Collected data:
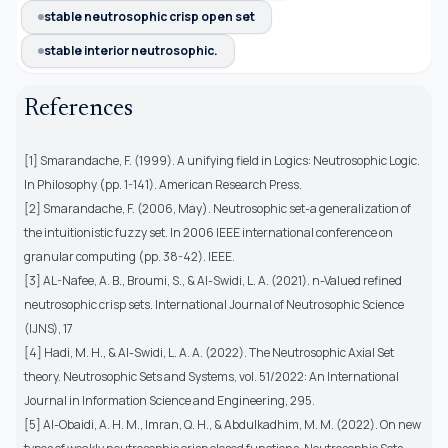
stable neutrosophic crisp open set
stable interior neutrosophic.
References
[1] Smarandache, F. (1999). A unifying field in Logics: Neutrosophic Logic.
In Philosophy (pp. 1-141). American Research Press.
[2] Smarandache, F. (2006, May). Neutrosophic set-a generalization of
the intuitionistic fuzzy set. In 2006 IEEE international conference on
granular computing (pp. 38-42). IEEE.
[3] AL-Nafee, A. B., Broumi, S., & Al-Swidi, L. A. (2021). n-Valued refined
neutrosophic crisp sets. International Journal of Neutrosophic Science
(IJNS), 17
[4] Hadi, M. H., & Al-Swidi, L. A. A. (2022). The Neutrosophic Axial Set
theory. Neutrosophic Sets and Systems, vol. 51/2022: An International
Journal in Information Science and Engineering, 295.
[5] Al-Obaidi, A. H. M., Imran, Q. H., & Abdulkadhim, M. M. (2022). On new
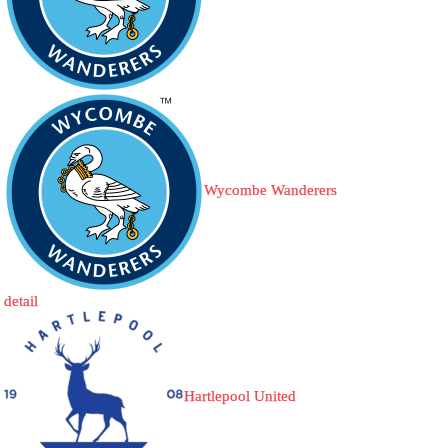
Wycombe Wanderers
detail
Hartlepool United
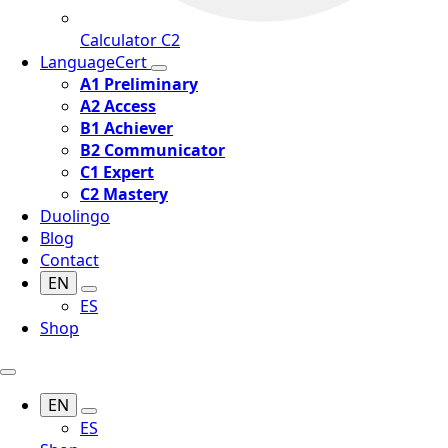
Calculator C2
LanguageCert
A1 Preliminary
A2 Access
B1 Achiever
B2 Communicator
C1 Expert
C2 Mastery
Duolingo
Blog
Contact
EN
ES
Shop
EN
ES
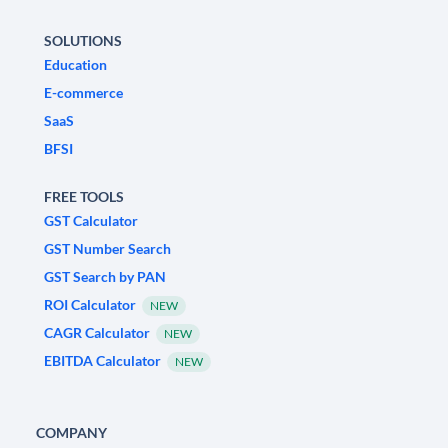
SOLUTIONS
Education
E-commerce
SaaS
BFSI
FREE TOOLS
GST Calculator
GST Number Search
GST Search by PAN
ROI Calculator
NEW
CAGR Calculator
NEW
EBITDA Calculator
NEW
COMPANY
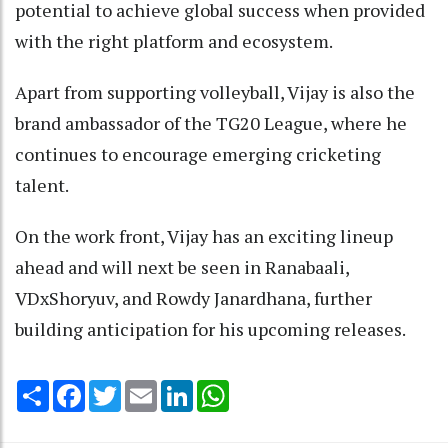
potential to achieve global success when provided
with the right platform and ecosystem.
Apart from supporting volleyball, Vijay is also the
brand ambassador of the TG20 League, where he
continues to encourage emerging cricketing
talent.
On the work front, Vijay has an exciting lineup
ahead and will next be seen in Ranabaali,
VDxShoryuv, and Rowdy Janardhana, further
building anticipation for his upcoming releases.
Share
Facebook
Twitter
Email
LinkedIn
WhatsApp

→ What is required: Switch each "Calculator" in the rows above to "Estimator" and write all the rows out again with nothing else changed. Leave the pictures out.

→ Written response:
stable neutrosophic crisp open set
stable interior neutrosophic.
References
[1] Smarandache, F. (1999). A unifying field in Logics: Neutrosophic Logic.
In Philosophy (pp. 1-141). American Research Press.
[2] Smarandache, F. (2006, May). Neutrosophic set-a generalization of
the intuitionistic fuzzy set. In 2006 IEEE international conference on
granular computing (pp. 38-42). IEEE.
[3] AL-Nafee, A. B., Broumi, S., & Al-Swidi, L. A. (2021). n-Valued refined
neutrosophic crisp sets. International Journal of Neutrosophic Science
(IJNS), 17
[4] Hadi, M. H., & Al-Swidi, L. A. A. (2022). The Neutrosophic Axial Set
theory. Neutrosophic Sets and Systems, vol. 51/2022: An International
Journal in Information Science and Engineering, 295.
[5] Al-Obaidi, A. H. M., Imran, Q. H., & Abdulkadhim, M. M. (2022). On new
Wycombe Wanderers
detail
Hartlepool United
Estimator C2
LanguageCert
A1 Preliminary
A2 Access
B1 Achiever
B2 Communicator
C1 Expert
C2 Mastery
Duolingo
Blog
Contact
EN
ES
Shop
EN
ES
SOLUTIONS
Education
E-commerce
SaaS
BFSI
FREE TOOLS
GST Estimator
GST Number Search
GST Search by PAN
ROI Estimator
NEW
CAGR Estimator
NEW
EBITDA Estimator
NEW
COMPANY
potential to achieve global success when provided
with the right platform and ecosystem.
Apart from supporting volleyball, Vijay is also the
brand ambassador of the TG20 League, where he
continues to encourage emerging cricketing
talent.
On the work front, Vijay has an exciting lineup
ahead and will next be seen in Ranabaali,
VDxShoryuv, and Rowdy Janardhana, further
building anticipation for his upcoming releases.
Share
Facebook
Twitter
Email
LinkedIn
WhatsApp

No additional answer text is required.